A complete simulation and modeling center, equipped for any project from a single intersection to a metropolitan area.
Optimizing traffic signal algorithms; increasing or decreasing travel demand; reconfiguring road networks—the Traffic Control Laboratory combines digital micro-simulation of traffic with fully configurable signal control hardware to create a complete environment for the development and testing of new traffic control strategies.

The Minnnesota Traffic Observatory has developed several generations of data acquisition systems to meet the needs of researchers working on freeway traffic flow issues. The most recent of these is the Beholder system, a fully independent network of video detectors providing space- and time-continuous coverage of the I-35W/I-94 Commons freeway area in Minneapolis—the freeway section with the highest crash frequency in the state.

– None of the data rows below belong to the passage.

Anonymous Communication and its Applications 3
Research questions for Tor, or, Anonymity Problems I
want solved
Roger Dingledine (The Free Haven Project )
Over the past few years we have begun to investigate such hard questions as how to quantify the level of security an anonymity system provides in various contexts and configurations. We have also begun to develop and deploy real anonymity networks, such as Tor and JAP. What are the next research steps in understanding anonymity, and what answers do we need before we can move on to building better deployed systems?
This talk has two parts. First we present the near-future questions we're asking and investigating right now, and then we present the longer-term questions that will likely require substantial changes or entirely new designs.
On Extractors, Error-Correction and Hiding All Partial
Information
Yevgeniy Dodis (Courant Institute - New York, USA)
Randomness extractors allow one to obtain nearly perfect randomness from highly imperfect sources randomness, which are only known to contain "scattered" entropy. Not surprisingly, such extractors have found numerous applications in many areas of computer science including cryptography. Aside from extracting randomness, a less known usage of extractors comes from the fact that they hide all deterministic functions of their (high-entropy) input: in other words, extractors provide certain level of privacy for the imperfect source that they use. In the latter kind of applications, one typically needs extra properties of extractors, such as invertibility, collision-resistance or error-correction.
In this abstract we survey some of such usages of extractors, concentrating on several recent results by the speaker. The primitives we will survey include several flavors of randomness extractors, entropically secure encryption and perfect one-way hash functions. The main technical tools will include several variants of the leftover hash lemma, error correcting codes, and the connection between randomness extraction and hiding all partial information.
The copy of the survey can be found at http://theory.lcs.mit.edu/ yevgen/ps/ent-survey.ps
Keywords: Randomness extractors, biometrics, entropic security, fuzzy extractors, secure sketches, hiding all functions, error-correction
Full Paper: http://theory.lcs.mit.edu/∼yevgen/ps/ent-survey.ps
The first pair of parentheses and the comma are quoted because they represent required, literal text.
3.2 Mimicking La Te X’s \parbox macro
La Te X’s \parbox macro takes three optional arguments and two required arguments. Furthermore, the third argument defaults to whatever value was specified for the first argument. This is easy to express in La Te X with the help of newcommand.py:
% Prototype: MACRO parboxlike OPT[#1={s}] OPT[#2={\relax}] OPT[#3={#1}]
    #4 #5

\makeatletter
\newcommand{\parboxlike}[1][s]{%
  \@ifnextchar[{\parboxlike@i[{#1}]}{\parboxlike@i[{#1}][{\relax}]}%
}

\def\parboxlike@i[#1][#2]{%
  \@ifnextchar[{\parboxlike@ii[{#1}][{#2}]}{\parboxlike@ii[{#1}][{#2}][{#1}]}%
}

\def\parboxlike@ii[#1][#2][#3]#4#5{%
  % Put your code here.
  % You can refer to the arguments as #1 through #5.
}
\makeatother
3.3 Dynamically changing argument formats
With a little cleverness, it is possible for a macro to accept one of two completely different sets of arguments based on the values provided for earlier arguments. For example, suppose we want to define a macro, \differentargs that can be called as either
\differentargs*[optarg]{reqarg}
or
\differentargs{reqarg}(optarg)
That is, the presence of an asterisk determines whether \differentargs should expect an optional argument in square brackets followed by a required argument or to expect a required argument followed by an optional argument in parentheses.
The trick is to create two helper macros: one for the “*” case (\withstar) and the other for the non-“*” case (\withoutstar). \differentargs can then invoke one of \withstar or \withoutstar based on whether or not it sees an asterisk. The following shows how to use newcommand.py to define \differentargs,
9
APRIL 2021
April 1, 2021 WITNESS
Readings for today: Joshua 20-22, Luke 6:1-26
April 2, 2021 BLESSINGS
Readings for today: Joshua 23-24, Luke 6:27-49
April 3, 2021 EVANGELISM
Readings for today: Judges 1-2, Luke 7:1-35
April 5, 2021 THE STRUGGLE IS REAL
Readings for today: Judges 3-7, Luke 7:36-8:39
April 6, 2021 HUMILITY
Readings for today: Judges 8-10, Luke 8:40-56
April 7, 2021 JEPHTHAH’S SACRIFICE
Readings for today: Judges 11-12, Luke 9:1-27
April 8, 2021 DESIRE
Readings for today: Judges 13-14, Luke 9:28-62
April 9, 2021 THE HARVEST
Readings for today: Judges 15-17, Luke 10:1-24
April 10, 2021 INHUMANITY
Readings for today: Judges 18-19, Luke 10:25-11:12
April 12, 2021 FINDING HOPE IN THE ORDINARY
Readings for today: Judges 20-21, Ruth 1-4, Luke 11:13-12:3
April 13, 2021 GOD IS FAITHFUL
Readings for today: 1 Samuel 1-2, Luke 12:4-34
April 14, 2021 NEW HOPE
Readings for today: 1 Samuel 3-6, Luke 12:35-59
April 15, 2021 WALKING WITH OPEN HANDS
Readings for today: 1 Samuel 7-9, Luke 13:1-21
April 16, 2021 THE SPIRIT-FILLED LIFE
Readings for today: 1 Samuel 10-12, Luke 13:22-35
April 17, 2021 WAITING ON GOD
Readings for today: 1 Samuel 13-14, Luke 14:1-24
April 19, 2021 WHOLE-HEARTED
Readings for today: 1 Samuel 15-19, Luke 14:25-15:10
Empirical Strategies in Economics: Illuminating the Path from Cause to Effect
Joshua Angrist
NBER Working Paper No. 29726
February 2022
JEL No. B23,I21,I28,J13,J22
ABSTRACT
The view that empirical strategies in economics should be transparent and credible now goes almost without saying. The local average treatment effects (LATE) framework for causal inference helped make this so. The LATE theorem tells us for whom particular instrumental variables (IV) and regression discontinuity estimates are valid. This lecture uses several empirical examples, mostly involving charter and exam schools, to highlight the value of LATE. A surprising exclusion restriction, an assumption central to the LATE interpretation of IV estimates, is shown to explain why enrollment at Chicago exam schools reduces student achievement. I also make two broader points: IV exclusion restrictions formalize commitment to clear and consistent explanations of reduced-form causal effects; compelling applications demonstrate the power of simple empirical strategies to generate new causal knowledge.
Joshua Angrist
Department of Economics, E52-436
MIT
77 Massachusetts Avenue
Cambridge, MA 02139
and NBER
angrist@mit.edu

Beholder expands on the pioneering Autoscope™ system, originally developed at the University of Minnesota and now in commercial use. Beholder’s portable monitoring stations are currently deployed on the roofs of several high-rise buildings overlooking the freeway, and transmit data back to the lab via a high-speed wirelessetwork. Available data include individual vehicle measurements and trajectories of vehicles involved in crashes and near-crashes.
The Minnesota Department of Transportation (Mn/DOT) supplies sixteen switchable ucompressed/analog video feeds to the lab. Researchers have the ability to switch between any of the approximately 300 Mn/DOT cameras monitoring the metropolitan freeway network for observation and data collection.
The MTO’s data capabilities are also being used to support research into traffic management on arterial streets. The SMART-SIGNAL system, developed in the MTO, integrates vehicle detection and signal phase tracking and breaks new ground in the scale and resolution of data on arterial intersections.
The Observatory maintains several major simulation packages suitable for microscopic flow simulations based on individual vehicles and macroscopic (platoon-based) modeling, including VISSIM, AIMSUN NG, and KRONOS 9—a package developed at the ITS Institute.
Recent simulation and modeling projects at the ITS Laboratory have focused on improving the efficiency of metered access to urban freeway networks, and developing a dynamic, centrally regulated traffic signal preemption system for emergency vehicles.